The Newfane students talked about issues relating to Lake Ontario, such as invasive species, rising lake levels, litter and fish consumption. The Kenyan students talked about soil erosion, poaching, deforestation and water usage. Simmons mentioned that students from Newfane High School came over to help the fourth-graders research the issues.

While they were in contact with the Kenyan students, Simmons’ students found out about Kenya Connect’s efforts to build the first library in the Wamunyu area. The overall cost of that effort is about $ 150,000.

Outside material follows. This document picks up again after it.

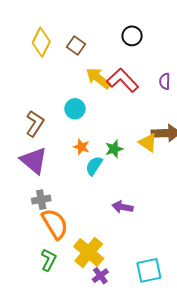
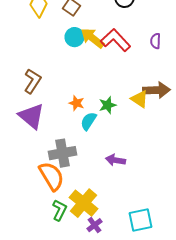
cyan circle: (75, 109) -> (74, 37), moved
gray cross: (41, 200) -> (62, 153), moved, size x1.5
green L-shape: (49, 260) -> (60, 210), moved

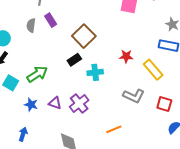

“We asked the elementary students, kindergarten through fourth grade, to bring in quarters, nickels, dimes and dollars, to help our Kenyan friends build their new library,” Simmons said, “and throughout March and into April, we were able to raise about $ 1,000. ”

The Kenya Connect library, as a gesture of thanks, is painting each of the stairs in the building to resemble the spine of a book requested by the schools that helped fund it. Newfane Elementary requested that their step be painted as the poetry book “Read! Read! Read! ” by local poet and children’s writer Amy Ludwig VanDerwater, with illustrations by Ryan O’Rourke.

While the Kenya Connect library has not officially opened, as its grand opening gala will be in June, provision of library services began two weeks ago. These include a mobile library that drives around the area with a few books to lend, and a Saturday read along in which a librarian reads storybooks to children.